Start of Excerpt to read
When data delayed refs are not merged, __btrfs_free_extent() will dec
the pinned as expected, but when they got merged, %pinned bytes only
got inc'd but not dec'd because the delayed ref has been deleted due
to ref_count == 0.

This doesn't happen to tree block ref since tree block ref doesn't
have more than one ref, so ref_mod is either 1 or -1, and tree block
ref gets removed via btrfs_free_tree_block(), which also needs to be
changed.

Based on that, I think we can solve the problem by touching
btrfs_free_tree_block() and data delayed ref instead of head ref.

thanks,
-liubo

> diff --git a/fs/btrfs/delayed-ref.c b/fs/btrfs/delayed-ref.c
> index be70d90dfee5..93ffa898df6d 100644
> --- a/fs/btrfs/delayed-ref.c
> +++ b/fs/btrfs/delayed-ref.c
> @@ -470,7 +470,8 @@ add_delayed_ref_tail_merge(struct btrfs_trans_handle *trans,
>  static noinline void
>  update_existing_head_ref(struct btrfs_delayed_ref_root *delayed_refs,
>  			 struct btrfs_delayed_ref_node *existing,
> -			 struct btrfs_delayed_ref_node *update)
> +			 struct btrfs_delayed_ref_node *update,
> +			 int *old_ref_mod_ret)
>  {
>  	struct btrfs_delayed_ref_head *existing_ref;
>  	struct btrfs_delayed_ref_head *ref;
> @@ -523,6 +524,8 @@ update_existing_head_ref(struct btrfs_delayed_ref_root *delayed_refs,
>  	 * currently, for refs we just added we know we're a-ok.
>  	 */
>  	old_ref_mod = existing_ref->total_ref_mod;
> +	if (old_ref_mod_ret)
> +		*old_ref_mod_ret = old_ref_mod;
>  	existing->ref_mod += update->ref_mod;
>  	existing_ref->total_ref_mod += update->ref_mod;
>  
> @@ -550,7 +553,8 @@ add_delayed_ref_head(struct btrfs_fs_info *fs_info,
>  		     struct btrfs_delayed_ref_node *ref,
>  		     struct btrfs_qgroup_extent_record *qrecord,
>  		     u64 bytenr, u64 num_bytes, u64 ref_root, u64 reserved,
> -		     int action, int is_data, int *qrecord_inserted_ret)
End of Excerpt to read
Start of Recorded data
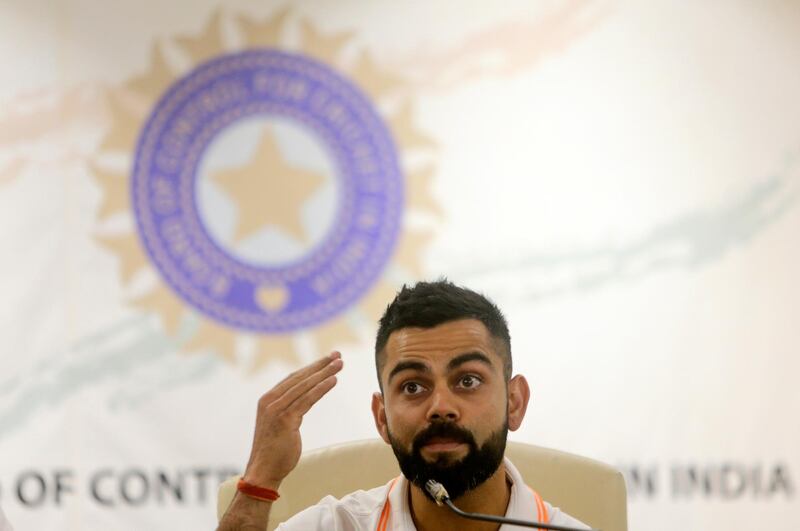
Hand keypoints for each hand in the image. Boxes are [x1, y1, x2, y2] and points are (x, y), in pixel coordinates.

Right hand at [243, 351, 342, 487]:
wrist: (263, 471)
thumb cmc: (274, 450)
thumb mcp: (280, 424)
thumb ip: (288, 409)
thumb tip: (301, 402)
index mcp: (267, 399)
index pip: (293, 378)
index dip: (311, 367)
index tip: (328, 359)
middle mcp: (270, 401)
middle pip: (300, 377)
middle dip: (320, 365)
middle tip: (338, 355)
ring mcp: (276, 409)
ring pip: (305, 386)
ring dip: (324, 373)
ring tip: (340, 364)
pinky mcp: (285, 419)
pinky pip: (307, 399)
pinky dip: (321, 388)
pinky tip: (333, 381)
End of Recorded data
What you will do:
1. Decide whether each statement agrees with the btrfs message, answering yes or no and quoting the deciding words: (a) For a tree block ref, ref_mod can be 2. (b) The writer proposes touching btrfs_free_tree_block() and data delayed ref rather than head ref. (c) When data delayed refs get merged, the pinned bytes are both incremented and decremented.
2. Copy word for word the part of the btrfs message starting at "This doesn't happen" and ending at "of head ref.".
The data above are separate material from the btrfs message.

Answers to the exercises:
1.
(a) No: "so ref_mod is either 1 or -1"
(b) Yes: "btrfs_free_tree_block() and data delayed ref instead of head ref"
(c) No: "got inc'd but not dec'd"

2.
This doesn't happen to tree block ref since tree block ref doesn't
have more than one ref, so ref_mod is either 1 or -1, and tree block
ref gets removed via btrfs_free_tree_block(), which also needs to be
changed.

Based on that, I think we can solve the problem by touching
btrfs_free_tree_block() and data delayed ref instead of head ref.